Extract provided

# RC Board Identification



## David P (24 d ago)

Hello,

new to this forum (currently modelling in 1:48 scale and firing/driving full size steam & diesel on a heritage railway in Australia).

I've acquired a Bachmann 3 Truck Shay in very poor state and apart from none of the electronics being connected it contained three boards in the bunker, one of which appears to be a RC receiver.

Wondered if anyone could identify the boards from the photos below?

First board with power input and output to motor:











2nd board (RC receiver?) piggybacked on to the board above:










Third board:











Any assistance would be appreciated - if I can identify and track down documentation I can then decide if I utilise them as part of a RC / Battery setup or just start from scratch.

The Shay will eventually be weathered and detailed in a similar fashion to my 1:48 work:










Cheers,

*David Price*

bellarinerailway.com.au
bellarinerailway.com.au/our-trains/

*+61 417 223 130

The Bellarine Railway (ABN 72 004 819 130) is operated by the Geelong Steam Preservation Society (ACN 004 819 130)*


----------



## Greg Elmassian (Jan 3, 2008)

2nd board is Crest (Now revolution electronics) Revolution receiver. 1st board is adapter to connect to pins, last board is a Phoenix sound card.

You did not get the transmitter? Hmm...






Train Engineer Revolution


Greg Elmassian web site on large scale trains and garden railroads, cigars, and computers




elmassian.com





Greg


----------



## David P (24 d ago)

Hi Greg,

thanks for your prompt reply.

no - didn't get the transmitter - are they still available and are they any good? Also is the Phoenix sound card worth using?

I'm setting up a Garden Railway Supplies K1 Garratt with an Airwire RC system and a LokSound 5XL sound decoder (I've pretty much standardised on ESU for my 1:48 work as I can load specific sound files to suit the loco).

Debating on weather I just start from scratch with the Shay as it has no Bachmann electronics - just a whole lot of chopped wires that weren't even connected to the boards.


----------



## David P (24 d ago)

whether


----------



## piercedandan (9 mo ago)

I would stay with the electronics you already know and sell the revo and Phoenix units to off the cost of the new parts and you already have the transmitter you use on the Garret. So just get the airwire receiver and Loksound board.


----------



## Greg Elmassian (Jan 3, 2008)

Still available, still good, and many people use the Revolution system.

You can buy the transmitter by itself.

Did you read my link? There is a wealth of information there.

Here is the manufacturers site: (create a login to get manuals)



https://www.revoelectronics.com/



And here is where you can buy also:


https://www.rldhobbies.com/crestelectronics-2.aspx



Greg


----------



## David P (24 d ago)

Hi Greg,

have downloaded the manuals for the Revolution system and just trying to confirm with both Revolution and Phoenix the specifics of the bits I have.

However I may decide to sell the components and stick with the Airwire/ESU combination I have as per "piercedandan's" post - partly to just stay with one throttle but also as I know I can customise ESU sound files (ie: different whistles, pump sounds, etc.) using the Lokprogrammer.

Prompt 1
Rewrite the listing from its first line through the line containing "Tesla szuka pracowników i zarejestrowała", replacing "Skip" with "Omit" and leaving everything else unchanged.
The forum thread and the listing come from separate, unrelated sources.

Records provided
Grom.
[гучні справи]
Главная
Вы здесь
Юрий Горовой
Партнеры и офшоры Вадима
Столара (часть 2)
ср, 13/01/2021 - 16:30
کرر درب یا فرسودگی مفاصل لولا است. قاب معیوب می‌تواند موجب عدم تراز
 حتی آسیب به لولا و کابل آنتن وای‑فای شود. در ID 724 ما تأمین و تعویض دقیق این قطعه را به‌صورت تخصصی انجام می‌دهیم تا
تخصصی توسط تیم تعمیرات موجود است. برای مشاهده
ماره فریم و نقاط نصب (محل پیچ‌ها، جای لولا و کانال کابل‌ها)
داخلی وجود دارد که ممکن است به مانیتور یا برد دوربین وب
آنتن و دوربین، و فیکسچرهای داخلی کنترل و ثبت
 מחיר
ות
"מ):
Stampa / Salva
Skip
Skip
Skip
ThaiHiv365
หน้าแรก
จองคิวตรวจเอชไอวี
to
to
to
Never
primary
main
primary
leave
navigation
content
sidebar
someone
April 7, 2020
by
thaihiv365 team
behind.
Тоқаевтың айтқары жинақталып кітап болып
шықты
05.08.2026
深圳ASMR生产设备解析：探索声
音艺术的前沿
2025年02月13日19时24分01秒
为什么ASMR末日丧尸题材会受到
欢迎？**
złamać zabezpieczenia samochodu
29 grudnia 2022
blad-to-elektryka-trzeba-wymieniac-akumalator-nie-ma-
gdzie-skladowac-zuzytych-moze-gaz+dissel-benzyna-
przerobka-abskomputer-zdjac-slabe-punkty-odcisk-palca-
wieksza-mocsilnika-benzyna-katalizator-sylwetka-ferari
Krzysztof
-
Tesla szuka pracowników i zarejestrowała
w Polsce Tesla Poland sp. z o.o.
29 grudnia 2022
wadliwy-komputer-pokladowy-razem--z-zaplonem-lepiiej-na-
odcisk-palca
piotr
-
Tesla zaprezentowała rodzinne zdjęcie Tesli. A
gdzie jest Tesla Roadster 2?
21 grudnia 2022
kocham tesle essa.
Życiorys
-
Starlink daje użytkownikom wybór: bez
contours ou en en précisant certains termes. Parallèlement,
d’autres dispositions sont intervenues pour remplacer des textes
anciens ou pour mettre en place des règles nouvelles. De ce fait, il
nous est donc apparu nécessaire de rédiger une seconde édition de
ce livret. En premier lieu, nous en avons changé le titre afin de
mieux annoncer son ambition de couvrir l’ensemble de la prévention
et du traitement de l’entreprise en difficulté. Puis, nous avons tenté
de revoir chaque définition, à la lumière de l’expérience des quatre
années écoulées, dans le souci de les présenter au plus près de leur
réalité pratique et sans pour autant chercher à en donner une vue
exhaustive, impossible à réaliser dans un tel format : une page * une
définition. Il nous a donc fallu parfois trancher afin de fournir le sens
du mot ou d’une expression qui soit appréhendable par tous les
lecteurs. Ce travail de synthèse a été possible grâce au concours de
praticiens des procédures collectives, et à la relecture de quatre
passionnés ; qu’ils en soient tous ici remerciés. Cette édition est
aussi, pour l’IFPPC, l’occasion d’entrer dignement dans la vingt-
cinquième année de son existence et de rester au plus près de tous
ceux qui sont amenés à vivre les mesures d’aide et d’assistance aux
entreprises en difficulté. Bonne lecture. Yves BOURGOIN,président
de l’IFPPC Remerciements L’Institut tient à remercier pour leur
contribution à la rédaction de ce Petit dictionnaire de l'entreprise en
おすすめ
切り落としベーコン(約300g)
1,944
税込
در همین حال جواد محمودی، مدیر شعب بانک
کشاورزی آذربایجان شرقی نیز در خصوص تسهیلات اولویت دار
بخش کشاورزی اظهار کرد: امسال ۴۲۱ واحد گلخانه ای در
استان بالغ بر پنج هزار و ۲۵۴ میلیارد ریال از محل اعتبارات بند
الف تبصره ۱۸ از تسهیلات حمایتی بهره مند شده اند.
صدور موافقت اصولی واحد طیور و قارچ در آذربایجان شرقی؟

Prompt 2
In the forum thread about board identification, what does Greg Elmassian identify the last board as?

Your solution 1
Grom.
[гучні справи]
Главная
Вы здесь
Юрий Горовой
Партнеры и офшоры Вадима
Столара (часть 2)
ср, 13/01/2021 - 16:30
کرر درب یا فرسودگی مفاصل لولا است. قاب معیوب می‌تواند موجب عدم تراز
 حتی آسیب به لولا و کابل آنتن وای‑فای شود. در ID 724 ما تأمین و تعویض دقیق این قطعه را به‌صورت تخصصی انجام می‌دهیم تا
تخصصی توسط تیم تعمیرات موجود است. برای مشاهده
ماره فریم و نقاط نصب (محل پیچ‌ها، جای لولا و کانال کابل‌ها)
داخلی وجود دارد که ممکن است به مانیتور یا برد دوربین وب
آنتن و دوربین، و فیکسچرهای داخلی کنترل و ثبت
 מחיר
ות
"מ):
Stampa / Salva
Omit
Omit
Omit
ThaiHiv365
หน้าแรก
จองคิวตรวจเอชไอวี
to
to
to
Never
primary
main
primary
leave
navigation
content
sidebar
someone
April 7, 2020
by
thaihiv365 team
behind.
Тоқаевтың айтқары жинақталып кітап болып
шықты
05.08.2026
深圳ASMR生产设备解析：探索声
音艺术的前沿
2025年02月13日19时24分01秒
为什么ASMR末日丧尸题材会受到
欢迎？**
złamać zabezpieczenia samochodu
29 grudnia 2022
blad-to-elektryka-trzeba-wymieniac-akumalator-nie-ma-
gdzie-skladowac-zuzytych-moze-gaz+dissel-benzyna-
przerobka-abskomputer-zdjac-slabe-punkty-odcisk-palca-
wieksza-mocsilnika-benzyna-katalizator-sylwetka-ferari
Krzysztof
-
Tesla szuka pracowników i zarejestrowała

Your solution 2
A Phoenix sound card.